— TASK REQUIREMENTS —
Can you transcribe the text of each of the entries below, keeping every line as it appears and leaving out the pictures?

— DATA FOR THIS EXERCISE —

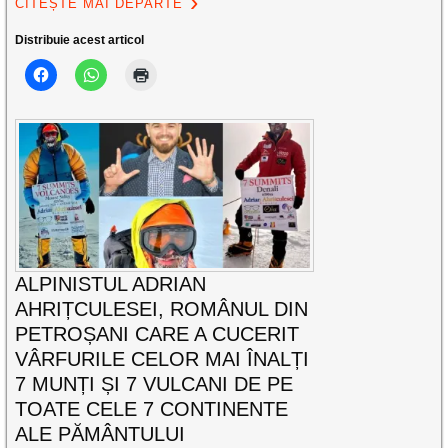
CITEȘTE MAI DEPARTE
Distribuie acest articol
ALPINISTUL ADRIAN
AHRIȚCULESEI, ROMÂNUL DIN
PETROȘANI CARE A CUCERIT
VÂRFURILE CELOR MAI ÎNALȚI
7 MUNȚI ȘI 7 VULCANI DE PE
TOATE CELE 7 CONTINENTE
ALE PĂMÂNTULUI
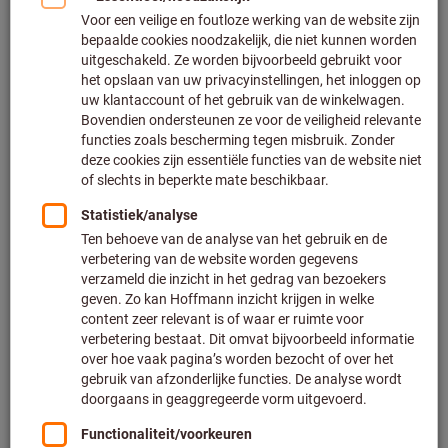
Klik om de afbeelding te vergroten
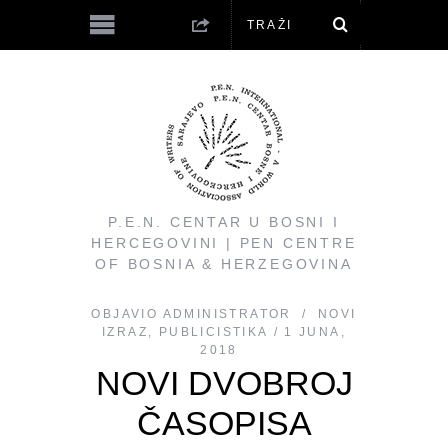
P.E.N. CENTAR U BOSNI I
HERCEGOVINI | PEN CENTRE
OF BOSNIA & HERZEGOVINA
OBJAVIO
ADMINISTRATOR
NOVI
IZRAZ
,
PUBLICISTIKA
1 JUNA,
2018
NOVI DVOBROJ
ČASOPISA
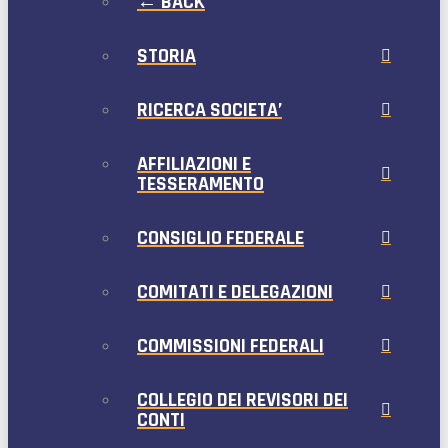
← BACK
STORIA
RICERCA SOCIETA’
AFFILIAZIONI E
TESSERAMENTO
CONSIGLIO FEDERALE
COMITATI E DELEGAZIONI
COMMISSIONI FEDERALI
COLLEGIO DEI REVISORI DEI
CONTI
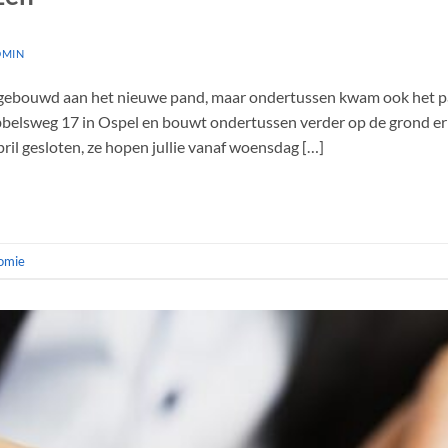
DMIN
k gebouwd aan het nieuwe pand, maar ondertussen kwam ook het pan
bbelsweg 17 in Ospel en bouwt ondertussen verder op de grond e
pril gesloten, ze hopen jullie vanaf woensdag […]
omie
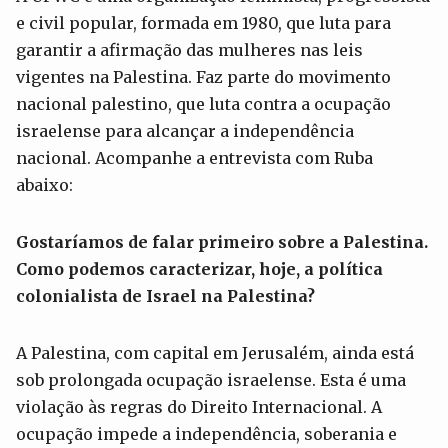
e civil popular, formada em 1980, que luta para
garantir a afirmação das mulheres nas leis
vigentes na Palestina. Faz parte do movimento
nacional palestino, que luta contra a ocupação
israelense para alcançar a independência
nacional. Acompanhe a entrevista com Ruba
abaixo:
Gostaríamos de falar primeiro sobre a Palestina.
Como podemos caracterizar, hoje, a política
colonialista de Israel na Palestina?
A Palestina, com capital em Jerusalém, ainda está
sob prolongada ocupação israelense. Esta é uma
violação às regras do Direito Internacional. A
ocupação impede a independência, soberania e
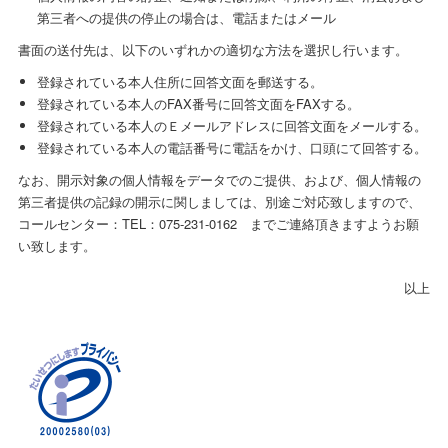
第三者への提供の停止の場合は、電話またはメール
書面の送付先は、以下のいずれかの適切な方法を選択し行います。
登録されている本人住所に回答文面を郵送する。
登録されている本人のFAX番号に回答文面をFAXする。
登録されている本人のＥメールアドレスに回答文面をメールする。
登録されている本人の電話番号に電話をかけ、口頭にて回答する。
なお、開示対象の個人情報をデータでのご提供、および、個人情報の
第三者提供の記録の開示に関しましては、別途ご対応致しますので、
コールセンター：TEL：075-231-0162 までご連絡頂きますようお願
い致します。
以上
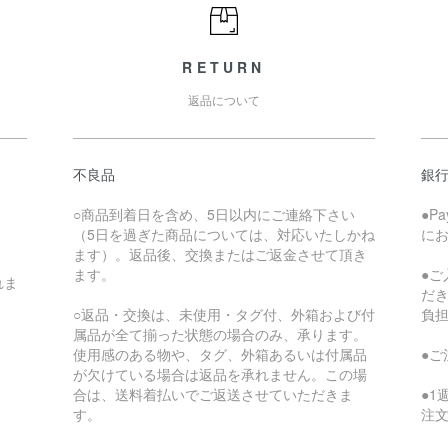
RETURN
返品について
不良品
銀
○商品到着日を含め、5日以内にご連絡下さい
●P
（5日を過ぎた商品については、対応いたしかね
に
ます）。返品後、交換またはご返金させて頂き
ます。
●
れま
だ
○返品・交換は、未使用・タグ付、外箱および付
負
属品が全て揃った状態の場合のみ、承ります。
使用感のある物や、タグ、外箱あるいは付属品
●
が欠けている場合は返品を承れません。この場
合は、送料着払いでご返送させていただきま
●
す。
注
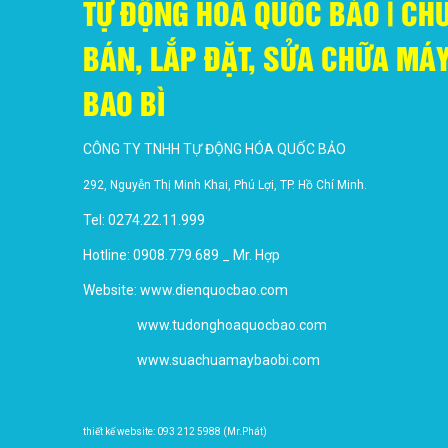
TỰ ĐỘNG HOÁ QUỐC BẢO | CH
BÁN, LẮP ĐẶT, SỬA CHỮA M
BAO BÌ
CÔNG TY TNHH TỰ ĐỘNG HÓA QUỐC BẢO
292, Nguyễn Thị Minh Khai, Phú Lợi, TP. Hồ Chí Minh.
Tel: 0274.22.11.999
Hotline: 0908.779.689 _ Mr. Hợp
Website:
www.dienquocbao.com
www.tudonghoaquocbao.com
www.suachuamaybaobi.com
thiết kế website: 093 212 5988 (Mr.Phát)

— RESPONSE —
CITEȘTE MAI DEPARTE
Distribuie acest articol
ALPINISTUL ADRIAN
AHRIȚCULESEI, ROMÂNUL DIN
PETROȘANI CARE A CUCERIT
VÂRFURILE CELOR MAI ÎNALȚI
7 MUNȚI ȘI 7 VULCANI DE PE
TOATE CELE 7 CONTINENTE
ALE PĂMÂNTULUI
Klik om de afbeelding te vergroten
P.E.N. CENTAR U BOSNI I
HERCEGOVINI | PEN CENTRE
OF BOSNIA & HERZEGOVINA
OBJAVIO
ADMINISTRATOR
NOVI
IZRAZ
,
PUBLICISTIKA
1 JUNA,
2018
NOVI DVOBROJ
ČASOPISA
← BACK
STORIA
RICERCA SOCIETA’
AFFILIAZIONI E
TESSERAMENTO
CONSIGLIO FEDERALE
COMITATI E DELEGAZIONI
COMMISSIONI FEDERALI
COLLEGIO DEI REVISORI DEI
CONTI
DMIN
k gebouwd aan het nieuwe pand, maar ondertussen kwam ook het pan
bbelsweg 17 in Ospel en bouwt ondertussen verder op de grond e
pril gesloten, ze hopen jullie vanaf woensdag […]
omie
e civil popular, formada em 1980, que luta para
garantir a afirmação das mulheres nas leis
vigentes na Palestina. Faz parte do movimento
nacional palestino, que luta contra a ocupação
israelense para alcançar a independência
nacional. Acompanhe a entrevista com Ruba
abaixo:
Gostaríamos de falar primeiro sobre a Palestina.
Como podemos caracterizar, hoje, a política
colonialista de Israel na Palestina?
A Palestina, com capital em Jerusalém, ainda está
sob prolongada ocupação israelense. Esta é uma
violação às regras do Direito Internacional. A
ocupação impede a independência, soberania e
第三者への提供の停止の場合は、電話またはメール
書面の送付先は、以下のいずれかの適切な方法を選択し行います。
登録されている本人住所に回答文面を郵送する。
登録されている本人のFAX番号に回答文面をFAXする。
登録されている本人のＥメールアドレスに回答文面をメールする。
登録されている本人の電話番号に電話をかけ、口頭にて回答する。
なお、開示対象の個人情報をデータでのご提供、および、個人情報の
第三者提供の記録の開示に関しましては、別途ご対応致しますので、
コールセンター：TEL：075-231-0162 までご連絡頂きますようお願
い致します。
以上
RETURN
返品について
不良品
銀
○商品到着日を含め、5日以内にご連絡下さい
●P
（5日を過ぎた商品については、対応いたしかね
に
ます）。返品後、交換またはご返金させて頂き
ます。
●
れま
だ
○返品・交換は、未使用・タグ付、外箱および付
負
属品が全て揃った状態の場合のみ、承ります。
使用感のある物や、タグ、外箱あるいは付属品
●
が欠けている場合は返品を承れません。この場
合は、送料着払いでご返送させていただきま
●
す。
注
TỰ ĐỘNG HOÁ QUỐC BẢO | CH
BÁN, LẮP ĐẶT, SỬA CHỮA M
BAO BÌ
CÔNG TY TNHH TỰ ĐỘNG HÓA QUỐC BẢO
292, Nguyễn Thị Minh Khai, Phú Lợi, TP. Hồ Chí Minh.
Tel: 0274.22.11.999
Hotline: 0908.779.689 _ Mr. Hợp
Website:
www.dienquocbao.com
www.tudonghoaquocbao.com
www.suachuamaybaobi.com
thiết kế website: 093 212 5988 (Mr.Phát)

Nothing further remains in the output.